A temporary home was provided for it at an asylum on Albany street. There were several who wished to adopt the child.


The letter is at the Marshal’s office. Since the demand for babies is so great, we would suggest that Mrs. Wolf would send on a few more of the same sort.



From the Boston Herald, March 23, 1850


If this baby was the son of Jacob and Clara, they were married no more than a year and some change at his birth. Jacob’s first wife, Julianna, died in December of 1848. This child was born around the end of January or beginning of February of 1850. It wasn’t unusual for a man to marry soon after his wife’s passing – especially if he had young children at home. Jacob, age 50, and Clara, age 35, appear together on the 1850 census, residing in Kings, Brooklyn, New York with Jacob’s sons, Conrad (17), Jacob (16), Philip (14), Ferdinand (10), and Charles (9). The census was conducted on September 4, 1850, which was months after the baby was found.

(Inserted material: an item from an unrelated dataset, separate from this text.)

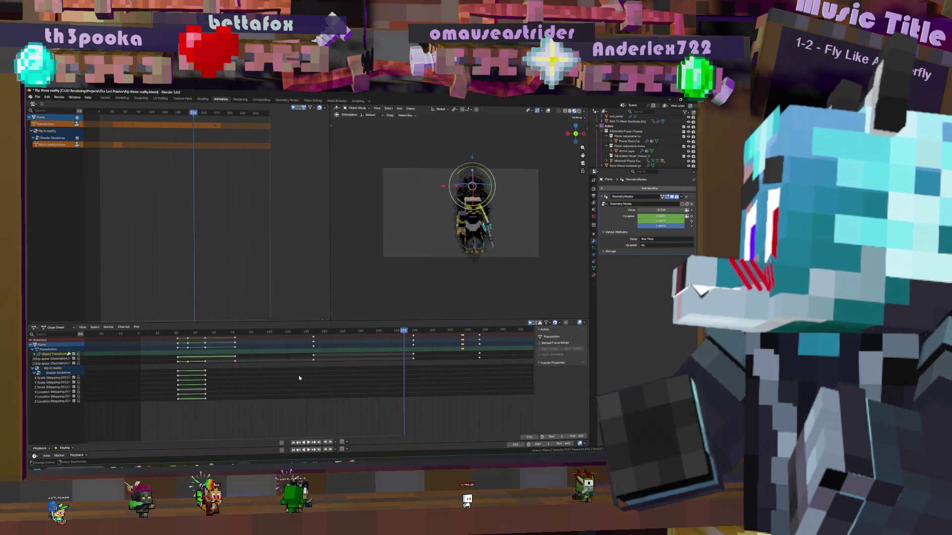
click(173, 346)
key(space)
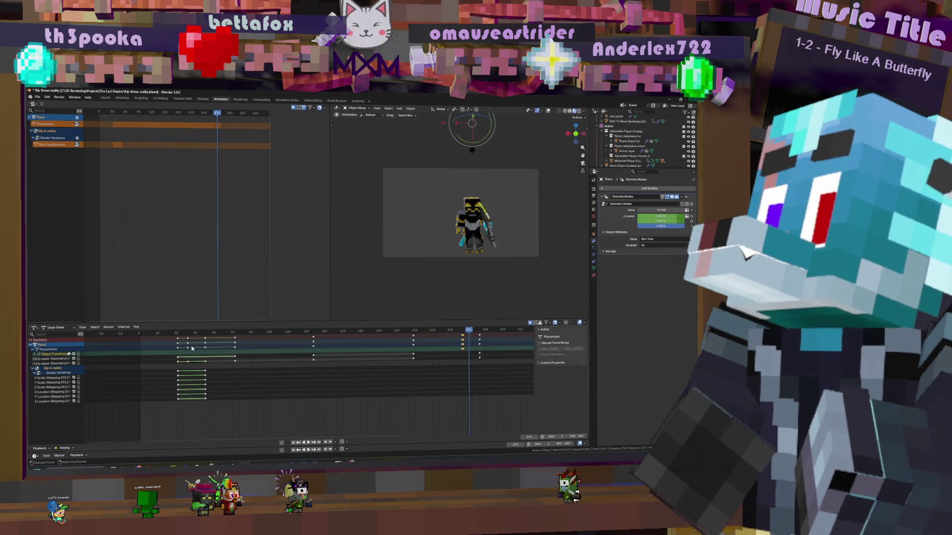
click(158, 347)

To my knowledge, Jacob and Clara never had children together, which I always found odd since she was only 35 when she married. I chalked it up to fertility issues. There were no new children on the 1855 or 1865 New York State Census. The only mystery child is a Bertha Wolf, age 11, found with the couple on the 1860 US Census, but as she doesn’t appear elsewhere and I can find no birth or death records for her, I don’t believe she was their child. Perhaps she was a niece, or even a friend incorrectly given the surname Wolf by the census taker. When Clara died in 1879, the majority of her estate was left to Jacob’s sons, Jacob Jr. and Charles Wolf, and she named Charles executor. As executor, he sought out blood relatives of Clara, running ads in the newspaper, but none came forward. Her probate records state that she died with no known living children, grandchildren, parents, siblings, nieces, or nephews.

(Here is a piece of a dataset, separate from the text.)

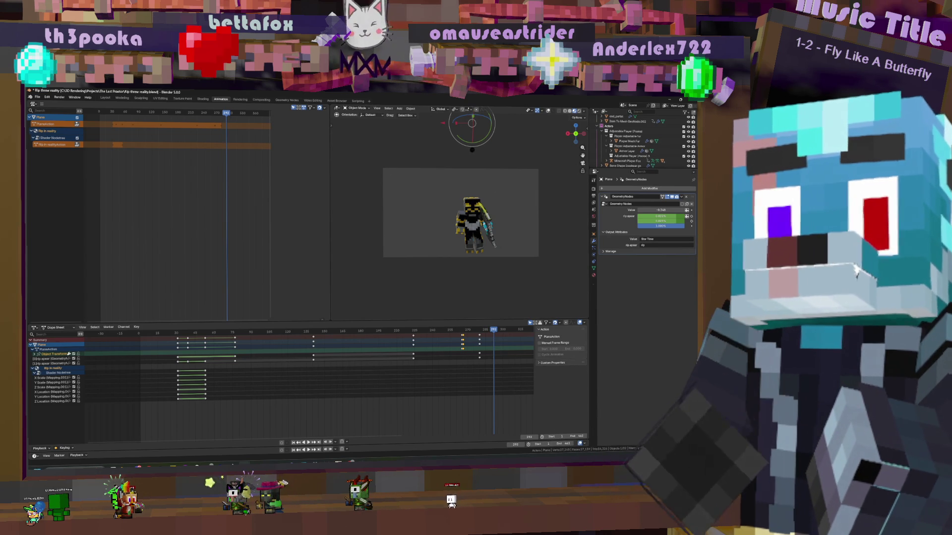
key(super+d)
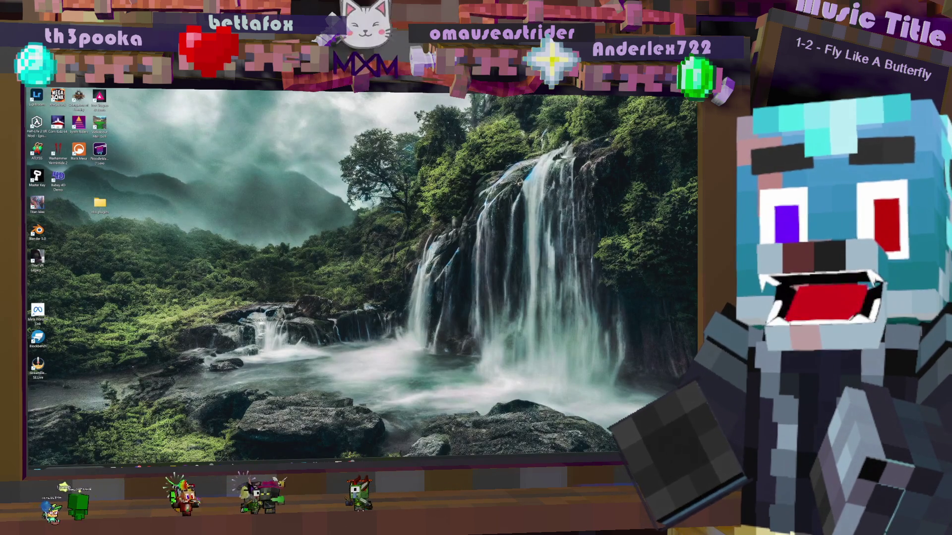
key(super+d)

I searched for additional information about this child and found only one other article of substance. This was published in the Boston Courier two days after the baby’s discovery on March 25, 1850:



A CHILD ABANDONED. On Friday evening, one of the men employed at the Worcester Depot, heard the wail of an infant in one of the closets of the building, and went to the spot, where he found a male infant six weeks or two months old, in a band-box. The cover of the band-box had been taken off, and placed crosswise upon the top. A woman with two band-boxes resembling that in which the infant was found, arrived in the Albany evening train, with a child in her arms. The child was taken to the “Temporary Home,” in Albany street.



From the Boston Courier, March 25, 1850



The first article indicates that the names in the letter match the business card on the baby, as the author makes that flippant remark at the end asking Mrs. Wolf to send along more babies. What did the letter between the parents say? Was the father even my Jacob Wolf? Many tradesmen immigrated from Germany to New York, so there could have been a second Jacob Wolf, cabinet maker from Brooklyn, though I haven’t come across one in my research. If it was my Jacob Wolf, why did Clara abandon this baby? Were they experiencing financial difficulties at the time? Was Clara plagued by post-partem depression? And what became of this little boy, abandoned in the ladies’ room of the Worcester train depot? Was he adopted into a loving home? Did he live to adulthood and have children? I’m completely invested in this mystery now and I’m dying to know all the details!



So far, I've been unable to find any information about an orphanage on Albany St. in Worcester in 1850. I’ve reached out to the Worcester Historical Society in hopes that they have some information about the orphanage or maybe even additional details about this story. Maybe the letter or the business card survived; historical societies are often the final home of all kinds of ephemera. I’ll write an update if I hear back from them with anything helpful.